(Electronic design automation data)
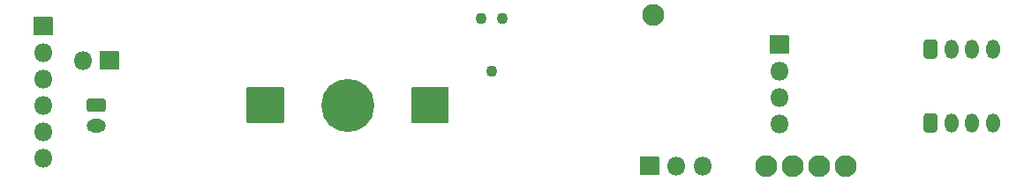
<source format=gbr>
%TF.GenerationSoftware,KiCad,Pcbnew,(5.1.10)-1*%
%TF.CreationDate,2021-07-02T15:13:39-07:00*%
%TF.ProjectId,BivalveBit,42697661-6c76-4654-9269-742e6b696361,A*%
%TF.SameCoordinates,Original*%
%TF.FileFunction,Soldermask,Bot*%
%TF.FilePolarity,Negative*%
%FSLAX46Y46*%
G04 Gerber Fmt 4.6, Leading zero omitted, Abs format (unit mm)*
G04 Created by KiCad (PCBNEW (5.1.10)-1) date 2021-07-02 15:13:39*
%MOMM*%
%LPD*%
G01*
G04 APERTURE LIST*
%ADD10O,1.301600X1.851600*%
%ADD11C,5.101600*%
%ADD12O,1.801600X1.801600*%
%ADD13C,1.092200*%
%ADD14O,1.851600X1.301600*%
%ADD15C,2.101600*%
G04 APERTURE END LIST*
D10*
%TO.C,HEART_SENSOR1*%
X193972700Y-125399800D03*
X191972700Y-125399800D03*
X189972700Y-125399800D03*
G36*
G01*
X187321900Y-126054435D02*
X187321900Y-124745165D01*
G75*
G02*
X187593065Y-124474000I271165J0D01*
G01*
X188352335Y-124474000D01*
G75*
G02*
X188623500Y-124745165I0J-271165D01*
G01*
X188623500Y-126054435D01*
G75*
G02*
X188352335Y-126325600I-271165J0D01*
G01*
X187593065Y-126325600D01*
G75*
G02*
X187321900Y-126054435I0J271165D01*
G01*
G37*
%TD*%
D11*
%TO.C,RTC_BATT1*%
X132080000Y-130810000D03*
G36*
G01*
X138179200Y-132460000D02*
X138179200Y-129160000D01*
G75*
G02*
X138230000Y-129109200I50800J0D01*
G01*
X141730000Y-129109200D01*
G75*
G02*
X141780800Y-129160000I0J-50800D01*
G01*
X141780800Y-132460000D01*
G75*
G02*
X141730000Y-132510800I-50800J0D01*
G01*
X138230000Y-132510800D01*
G75*
G02*
X138179200Y-132460000I0J50800D01*
G01*
G37*
G36*
G01*
X122379200Y-132460000D02*
X122379200Y-129160000D01*
G75*
G02*
X122430000Y-129109200I50800J0D01*
G01*
X125930000Y-129109200D01*
G75*
G02*
X125980800Y-129160000I0J-50800D01*
G01*
X125980800Y-132460000D01*
G75*
G02*
X125930000Y-132510800I-50800J0D01*
G01*
X122430000Y-132510800D01*
G75*
G02*
X122379200Y-132460000I0J50800D01*
G01*
G37*
%TD*%
D12*
%TO.C,J1*%
X106680000Y-126492000D03*
G36*
G01*
X108370000Y-125591200D02*
X110070000Y-125591200D01*
G75*
G02*
X110120800Y-125642000I0J-50800D01*
G01*
X110120800Y-127342000D01*
G75*
G02*
X110070000Y-127392800I-50800J0D01*
G01*
X108370000Y-127392800D01*
G75*
G02*
X108319200Y-127342000I0J50800D01*
G01*
X108319200Y-125642000D01*
G75*
G02*
X108370000Y-125591200I50800J0D01*
G01*
G37*
%TD*%
D13*
%TO.C,PROGRAM_HEADER1*%
X145923000Y-127508000D03*
X146939000Y-122428000D03*
X144907000Y-122428000D03*
%TD*%
D14*
%TO.C,PRIMARY_BATTERY1*%
X107950000Y-132810000D03*
G36*
G01*
X107295365Y-130159200D02*
X108604635Y-130159200D01*
G75*
G02*
X108875800Y-130430365I0J-271165D01*
G01*
X108875800Y-131189635D01*
G75*
G02*
X108604635Y-131460800I-271165J0D01*
G01*
X107295365Y-131460800D01*
G75*
G02*
X107024200Y-131189635I0J271165D01*
G01*
X107024200Y-130430365D01*
G75*
G02*
X107295365Y-130159200I271165J0D01*
G01*
G37*
%TD*%
D12*
%TO.C,OLED1*%
X173482000Y-132588000D03*
X173482000Y-130048000D03*
X173482000Y-127508000D03*
G36*
G01*
X172581200Y-125818000D02*
X172581200Y-124118000D01*
G75*
G02*
X172632000Y-124067200I50800J0D01*
G01*
X174332000Y-124067200D01*
G75*
G02*
X174382800Y-124118000I0J-50800D01*
G01*
X174382800Y-125818000D01*
G75*
G02*
X174332000Y-125868800I-50800J0D01*
G01*
X172632000Y-125868800D01*
G75*
G02*
X172581200Y-125818000I0J50800D01*
G01*
G37*
%TD*%
D15*
%TO.C,J7*%
X177292000Y-136652000D03*
%TD*%
D12*
%TO.C,J6*%
X166116000Y-136652000D03*
X163576000Y-136652000D03*
G36*
G01*
X161886000Y-137552800D02*
X160186000Y-137552800D01*
G75*
G02*
X160135200Y-137502000I0J50800D01*
G01*
X160135200Y-135802000D01*
G75*
G02*
X160186000Y-135751200I50800J0D01*
G01*
X161886000Y-135751200D01*
G75*
G02*
X161936800Y-135802000I0J-50800D01*
G01*
X161936800Y-137502000D01*
G75*
G02*
X161886000Y-137552800I-50800J0D01*
G01*
G37*
%TD*%
D15*
%TO.C,J5*%
X174752000Y-136652000D03*
%TD*%
%TO.C,J4*%
X172212000Y-136652000D03*
%TD*%
D10*
%TO.C,HALL_SENSOR1*%
X193972700Y-132511800D03*
X191972700Y-132511800D03*
X189972700Y-132511800D03*
G36*
G01*
X187321900Y-133166435D02*
X187321900Y-131857165D01*
G75*
G02*
X187593065Y-131586000I271165J0D01*
G01*
X188352335Y-131586000D01*
G75*
G02*
X188623500Y-131857165I0J-271165D01*
G01*
X188623500Y-133166435D01*
G75*
G02*
X188352335Y-133437600I-271165J0D01*
G01*
X187593065Y-133437600D01*
G75*
G02*
X187321900Y-133166435I0J271165D01*
G01*
G37*
%TD*%
D12*
%TO.C,FTDI1*%
X102870000Y-135890000D03*
X102870000Y-133350000D03*
X102870000Y-130810000D03*
X102870000Y-128270000D03*
X102870000Y-125730000D03*
G36*
G01*
X101969200Y-124040000D02*
X101969200Y-122340000D01*
G75*
G02*
X102020000Y-122289200I50800J0D01*
G01*
X103720000Y-122289200D01*
G75*
G02*
X103770800Y-122340000I0J-50800D01*
G01*
X103770800Y-124040000D01*
G75*
G02*
X103720000Y-124090800I-50800J0D01*
G01*
X102020000Y-124090800D01*
G75*
G02*
X101969200Y-124040000I0J50800D01*
G01*
G37*
%TD*%
D15*
%TO.C,J8*%
X179832000Y-136652000D03*
%TD*%
%TO.C,J2*%
X161366200Y-122135900D03*
%TD*%
M02*

</source>
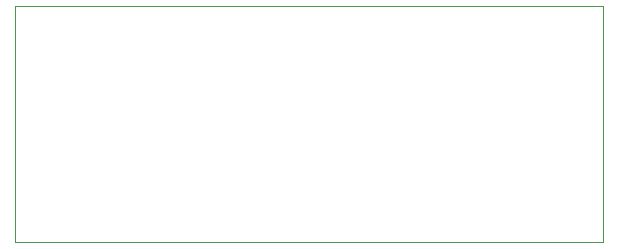
<source format=gbr>
%TF.GenerationSoftware,Altium Limited,Altium Designer,19.0.15 (446)*%
G04 Layer_Color=16711935*
%FSLAX26Y26*%
%MOIN*%
%TF.FileFunction,Other,Mechanical_1*%
%TF.Part,Single*%
G01*
G75*
%TA.AperFunction,NonConductor*%
%ADD123C,0.003937*%
D123*
X1958661Y-0D02*
Y787402D01*
X-0Y0D02*
X1958661Y0D01*
X-0Y787402D02*
X1958661Y787402D01*
X-0Y0D02*
Y787402D01*
%TF.MD5,f0f1b722874a26b3edb7763606fcd307*%
M02*

</source>
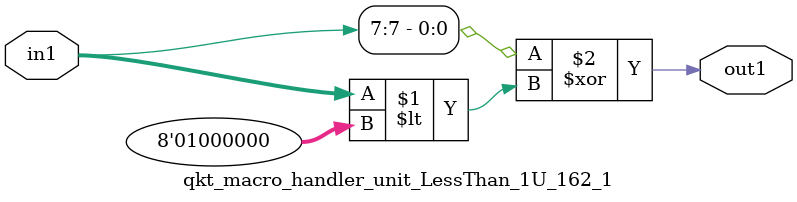
<source format=v>

`timescale 1ps / 1ps


module qkt_macro_handler_unit_LessThan_1U_162_1( in1, out1 );

    input [7:0] in1;
    output out1;

    
    // rtl_process:qkt_macro_handler_unit_LessThan_1U_162_1/qkt_macro_handler_unit_LessThan_1U_162_1_thread_1
    assign out1 = (in1[7] ^ in1 < 8'd064);

endmodule


</source>
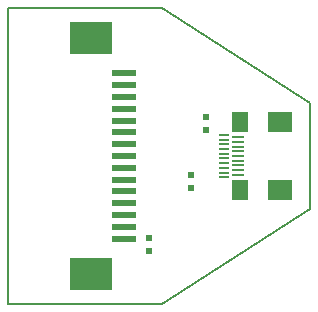
<source format=gbr>
%TF.GenerationSoftware,KiCad,Pcbnew,4.0.7*%
%TF.CreationDate,2018-04-08T16:57:24+02:00*%
%TF.ProjectId,HDMI to CSI,48444D4920746F204353492E6B696361,rev?*%
%TF.FileFunction,Paste,Top*%
%FSLAX46Y46*%
G04 Gerber Fmt 4.6, Leading zero omitted, Abs format (unit mm)*
G04 Created by KiCad (PCBNEW 4.0.7) date 04/08/18 16:57:24*
%MOMM*%
%LPD*%
G01*
G04 APERTURE LIST*
%ADD10C,0.150000*%
%ADD11R,0.500000X0.600000*%
%ADD12R,2.000000X0.610000*%
%ADD13R,3.600000X2.680000*%
%ADD14R,2.000000X1.700000*%
%ADD15R,1.380000X1.800000*%
%ADD16R,0.850000X0.230000*%
%ADD17R,1.000000X0.230000*%
G04 APERTURE END LIST*
D10*
X152500000Y-104500000D02*
X140000000Y-112500000D01*
X152500000Y-95500000D02*
X152500000Y-104500000D01*
X140000000Y-87500000D02*
X152500000Y-95500000D01*
X127000000Y-87500000D02*
X140000000Y-87500000D01*
X127000000Y-112500000D02*
X140000000Y-112500000D01*
X127000000Y-87500000D02*
X127000000Y-112500000D01*
D11*
X138875000Y-106975000D03*
X138875000Y-108075000D03*
X142425000Y-102725000D03*
X142425000Y-101625000D03*
X143725000Y-97800000D03*
X143725000Y-96700000D03*
D12*
X136800000Y-93000000D03*
X136800000Y-94000000D03*
X136800000Y-95000000D03*
X136800000Y-96000000D03*
X136800000Y-97000000D03*
X136800000Y-98000000D03*
X136800000Y-99000000D03*
X136800000Y-100000000D03*
X136800000Y-101000000D03*
X136800000Y-102000000D03*
X136800000Y-103000000D03*
X136800000Y-104000000D03*
X136800000Y-105000000D03*
X136800000Y-106000000D03*
X136800000Y-107000000D03*
D13*
X134000000Y-90010000D03*
X134000000Y-109990000D03*
D14*
X150000000Y-102850000D03*
X150000000Y-97150000D03*
D15*
X146640000Y-102850000D03*
X146640000Y-97150000D03*
D16*
X145225000Y-98200000D03*
X145225000Y-98600000D03*
X145225000Y-99000000D03*
X145225000Y-99400000D03*
X145225000Y-99800000D03*
X145225000Y-100200000D03*
X145225000Y-100600000D03*
X145225000Y-101000000D03*
X145225000Y-101400000D03*
X145225000Y-101800000D03*
D17*
X146450000Y-98400000D03*
X146450000Y-98800000D03*
X146450000Y-99200000D03*
X146450000Y-99600000D03*
X146450000Y-100000000D03*
X146450000Y-100400000D03*
X146450000Y-100800000D03*
X146450000Y-101200000D03*
X146450000Y-101600000D03*
M02*

</source>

## Directions for this task
Give the number of lines in the entries that hold the string "LIST", and add nothing else.

## Written reply
4